Home » Sport » Matteo Berrettini and the English national team: the two reactions to defeat and the art of knowing how to lose (and not to gnaw or at least not to point it out)

Matteo Berrettini and the English national team: the two reactions to defeat and the art of knowing how to lose (and not to gnaw or at least not to point it out)

Parade first, along that white box and turquoise that someone pushed in the middle of the meadow. They advance one after the other. With low eyes and a straight face. They shake hands, iron lips in smiles of circumstance. Then they stretch their necks in favor of the owner of steam, the president of UEFA Alexander Ceferin. The silver medal does not have time to touch their sternum that they have already taken off. Street. From the neck, from the mind, from the memory. Down, in the bottom of some drawer, at the end of some albums by remember that no one will want to open anymore. It’s a movement that almost all the players of the National Three Lions. Yet. It’s still. It’s still. Faster and faster, always with greatest annoyance. But it is also a gesture that tells a lot about how theEngland welcomed the defeat against Italy in the final of Euro 2020. And not in a good way.

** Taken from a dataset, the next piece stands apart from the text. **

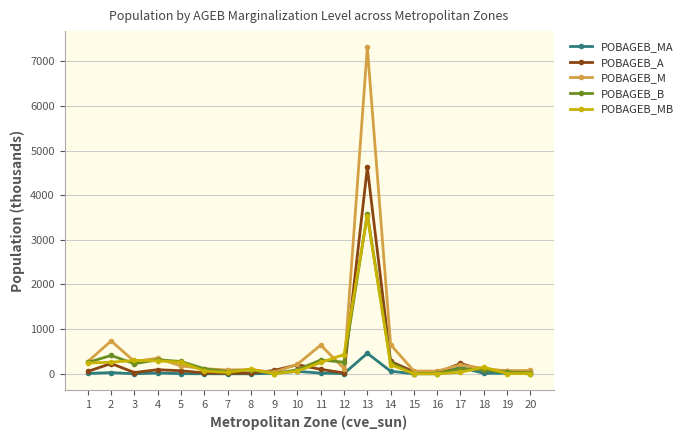

Which series has the largest total across all categories?

POBAGEB_M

Because it is the result of an error of rating, of an excess of confidence, of whole days spent singing “It’s coming home”, The cup is on its way home. Until’collective self-conviction, to the shared certainty that that victory was somehow due, dowry of a ineluctable fate more for others than for themselves. The blue victory instead brought that anarchy into UK that longed for the Sex Pistols. It has crumbled certainties, shattered an already pre-packaged narrative. And for this she was rejected by the soccer players British. In that taking off the medal there is much of an era where there is no room for the seconds, where the victory must always be sparkling, where the successes are valid only if accumulated. It is a gesture that denotes endurance for the verdict of the field, which translates into coarse nervousness. And that is precisely the point. Yesterday in London the Italians discovered themselves more british of the British. At least in sports. A few hours earlier, twenty kilometers away, Matteo Berrettini had lost the Wimbledon final against Novak Djokovic.

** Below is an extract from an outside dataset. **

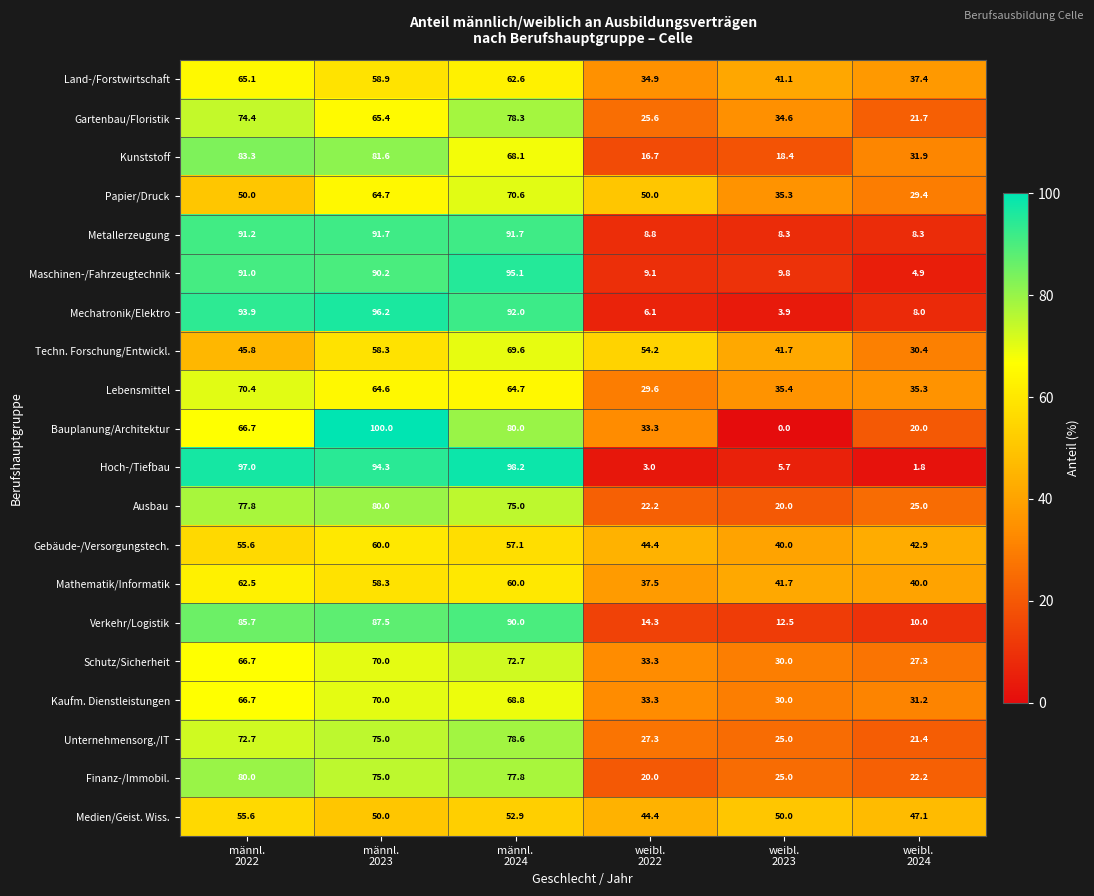

Which series has the widest spread of values?

Bauplanung/Architektur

The cold reality had overwhelmed him after the heat of a first victorious set. The truth on the other hand was difficult to to reject. Also because he was there for all to see: the Serbian had simply been stronger. A concept not easy to swallow for a boy who at twenty-five was projected into the history of his country. Only at the end of the game Berrettini stopped in front of cameras with the smile on their lips and the relaxed face of someone who is aware of having brought home an extraordinary result. “I’m sensations incredible, perhaps too many to handle. Even in this Novak was better than me – he said – he is writing the history of this sport and he deserves everything. It was great to be here. It just took that extra step that was missing. I congratulate the team of Novak, good luck for everything”. Another ace. Only this time to splash away a incredible speed it is not a ball, but the non-trivial words of a boy who knows he still has a great future ahead of him.

A Wembley the exact opposite happened. Italy has raised the cup in one to the sky empty stage, where the winner was not recognized as the strongest (or at least the most deserving), but how mood breaker, intruder. For one evening the British took the place of French who get pissed off at the famous song by Paolo Conte. That slipping off the medal means not legitimize the victory of others, but also somehow not giving proper weight to one’s own I walk. It’s a step back. Because we had had at least two great lessons in the past few weeks defeat. The first with the kiss of Pep Guardiola to the silver medal after losing the final of Champions League against the Chelsea. A spontaneous gesture for his supporters and artificial for his detractors, which he had divided but which had had the merit of opening a debate on the relativization of success. The second had arrived a few days ago, from another Spaniard. After losing on penalties a semifinal that perhaps deserved to win Luis Enrique not only had he complimented Italy. But he had publicly announced that in the final he would cheer on his team executioners. All this was lost last night on the green grass of Wembley. Indeed, a concept rather known than from these has reaffirmed itself latitudes it was condensed in the sentence: “Winning is the only thing that matters”. The gesture of the British reminded us that this is not the case, that silver can be as precious as gold if transformed into a starting point for victory future, if they lay the foundation for one culture capable of going beyond the immediate, beyond the result of one game. One time Sir Winston Churchill he said: “Italians lose football matches as if they were wars and they lose wars as if they were football matches”. Rightly he had not yet seen the national team Gareth Southgate.